Director of the NSW/ACT Dementia Training Study Centre, Professor Richard Fleming, said the virtual information centre would provide aged care staff and families easy access to a “wealth of information” on good design for people with dementia.

“I have watched it grow from an idea to a reality and every time I have looked at it I have found something new. It isn’t just easy to use, it is fun to use. And, very importantly, the information is backed by research.”

Professor Roger Fay, Honorary Fellow at the University of Tasmania’s Wicking Dementia Research and Education Centre and Chair of Architecture in the School of Architecture & Design, claimed as very few dementia design consultants exist in Australia, information was not readily or widely available.

“Providing a single point of access to up to date, key information is an affordable and efficient way to support architects, interior designers and landscape designers to make better design decisions for people affected by dementia,” he said.

“It will allow designers to seek further expert information and encourage the sharing of knowledge and provides opportunities for review by, and feedback from, experts which will add richness and depth to design solutions.”
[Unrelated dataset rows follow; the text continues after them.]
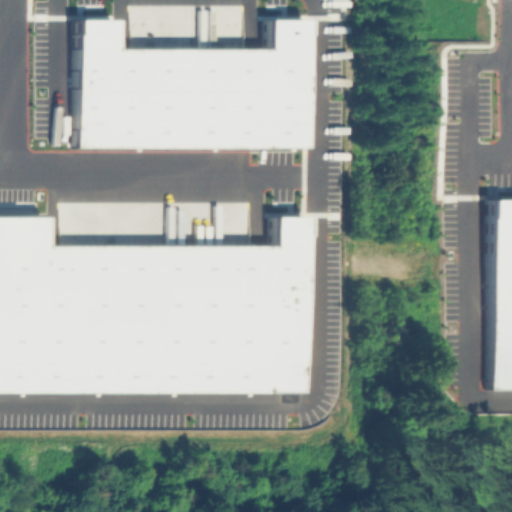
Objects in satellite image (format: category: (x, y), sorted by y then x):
road: (510, 50)
building: (194, 89)
road: (1, 90)
road: (467, 94)
road: (510, 101)
road: (160, 179)
building: (497, 292)
building: (155, 311)
road: (467, 319)
road: (320, 358)
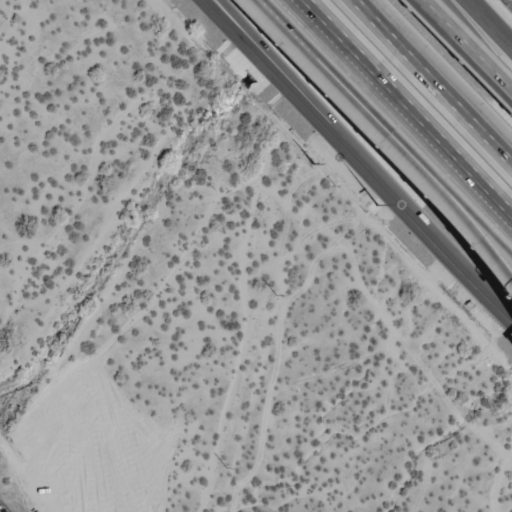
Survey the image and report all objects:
road: (486, 26)
road: (477, 41)
road: (461, 52)
road: (302, 57)
road: (435, 78)
road: (300, 99)
road: (310, 99)
road: (405, 111)
road: (434, 187)
road: (436, 204)
road: (456, 255)
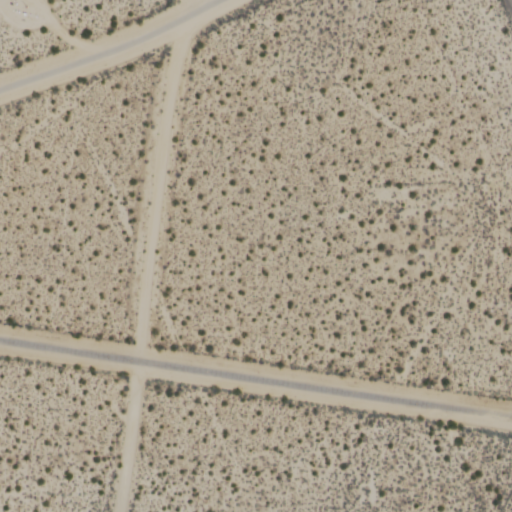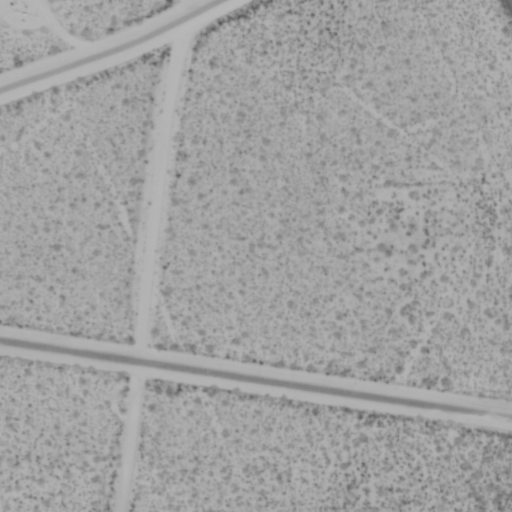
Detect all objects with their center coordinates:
airport: (256, 256)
The DEEP Virtual Information Centre will be launched at the Boulevard Centre in Western Australia on Tuesday, August 28 at 10am.

Funded through a National Quality Dementia Care Initiative, the DEEP Project was aimed at translating research into best practice dementia focused design guidelines for architects and designers of aged care facilities.

Did you know dementia affects one in 15 people aged 65 years and over, one in nine people aged between 60 and 84 years and one in four people aged 85 years and over?